IDENTITY

Birthdays were always strange. He didn’t even know when his actual birthday was. He didn’t know the names of his biological parents or any name that they gave him. He didn’t even know for sure his nationality. He also didn’t know his ethnicity or his biological family’s religion. In short, he did not know who he was or where he had come from.

He was not suffering from amnesia. He was a foundling; an old term for an infant abandoned by his parents and discovered and cared for by others. When he was no more than a couple of weeks old, he had been placed in a car parked in a stranger’s driveway near a police station in Belfast, Northern Ireland. With a bottle of milk, he was wrapped up, and placed in a red tartan bag.

David was raised by adoptive parents. Yet despite their love for him and his for them, as both a child and an adult, that sense of abandonment and not knowing who he was or where he had come from, never really left him. He didn’t know of a single blood relative in the world, or anything whatsoever about his family history.

Last year through extensive DNA searching, David now 56, was matched with the DNA of his parents. Unfortunately they were both now dead.  

However, he was also matched with a sister; a full sister at that, as they shared the same mother and father. Later he and Helen describe meeting each other as life-changing; for the first time in his life David met someone who looked just like him, and particularly so around the eyes. This was also the first time that Helen had met anyone who looked like her.

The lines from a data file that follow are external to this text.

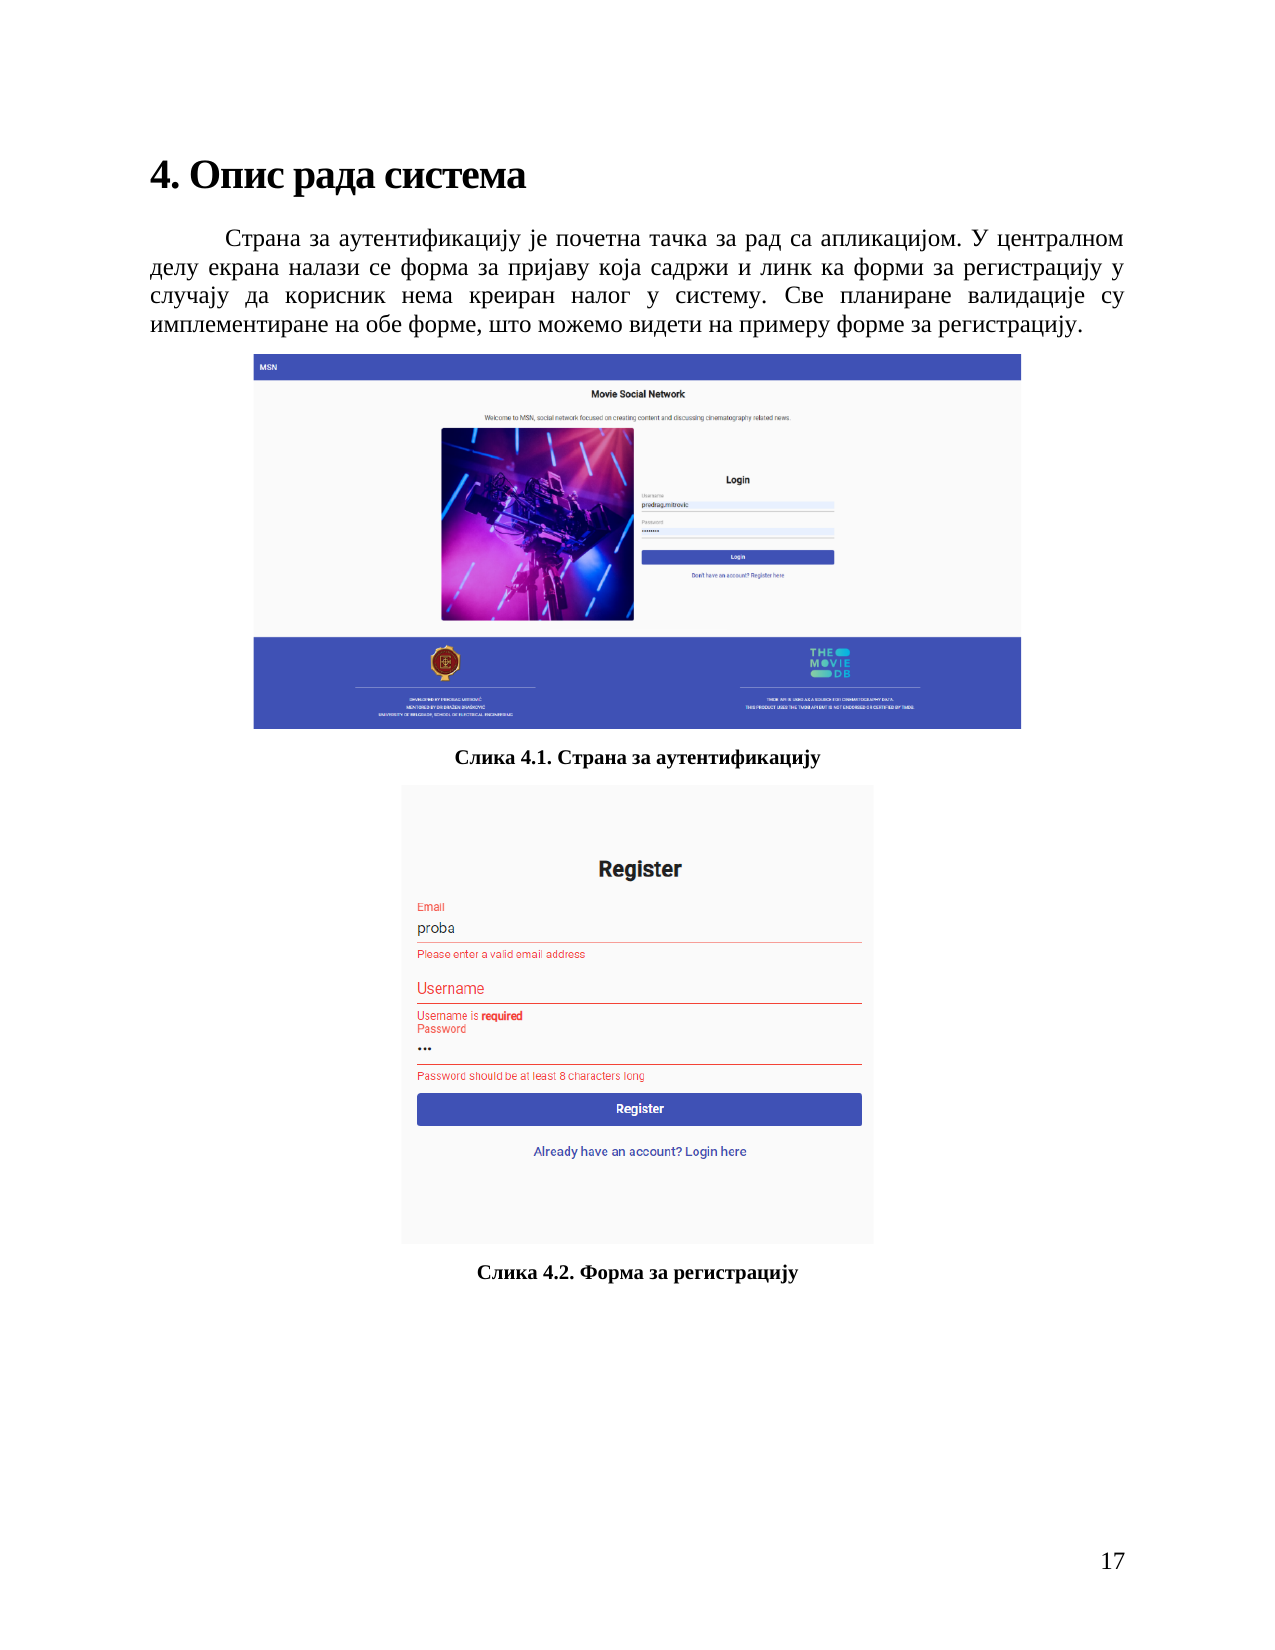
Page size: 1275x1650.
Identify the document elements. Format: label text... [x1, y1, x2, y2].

text Страна за аутентификацију је почетна тачка за рад са апликацијом. У централном делу екрана налази се форма за пријаву која садржи и линк ка форми за регистрацију у случају да корисник нема креиран налог у систему. Све планиране валидације су имплементиране на обе форме, што можемо видети на примеру форме за регистрацију. [150, 223, 1125, 338]
text Слика 4.2. Форма за регистрацију [75, 1260, 1125, 1284]
picture [401, 785, 874, 1244]
picture [253, 354, 1022, 729]
text Слика 4.1. Страна за аутентификацију [75, 745, 1125, 769]
subtitle Опис рада система [150, 150, 1125, 198]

51 years previously Helen as a baby had been found by a stranger in a public telephone near a hospital in Dublin across the border in Ireland, with a bottle of milk, wrapped up, and placed in a red tartan bag…

This is an extraordinary story. There were further dramatic elements. Their parents were not married to each other, the father was married to someone else, and they had an affair for over 30 years. Also the father was Protestant and the mother Catholic. During ‘The Troubles’ David was subsequently raised in Belfast as a Protestant while Helen was raised in Dublin as a Catholic.

Yet less dramatically, there will be many ordinary aspects of this story that will resonate with many care experienced children, young people and adults, and their struggles around ‘who am I?’. This could be:

  • information gaps in their knowledge and understanding of their family history, their early life and why they came into care

  • relational gaps in terms of their connections with known and unknown members of their extended family, or other significant adults and/or

  • cultural gaps, and particularly so for indigenous children

Some organisations routinely undertake ‘life story work’. Some organisations use kin care as their preferred form of care. Some organisations invest in genealogy and connect children and young people with extended family members not otherwise known. Some organisations build a network of family and community relationships around those preparing to leave care. And some organisations provide opportunities for children and young people to not only learn about their cultural background, but also to experience it. How about your organisation? And do these issues always get the time and attention that is needed?

There is of course more to our sense of identity than the cards that we were each dealt at birth. Nonetheless, most of us who are not care experienced at least get to see all of the cards in our hand, and get the opportunity to play them if we want to.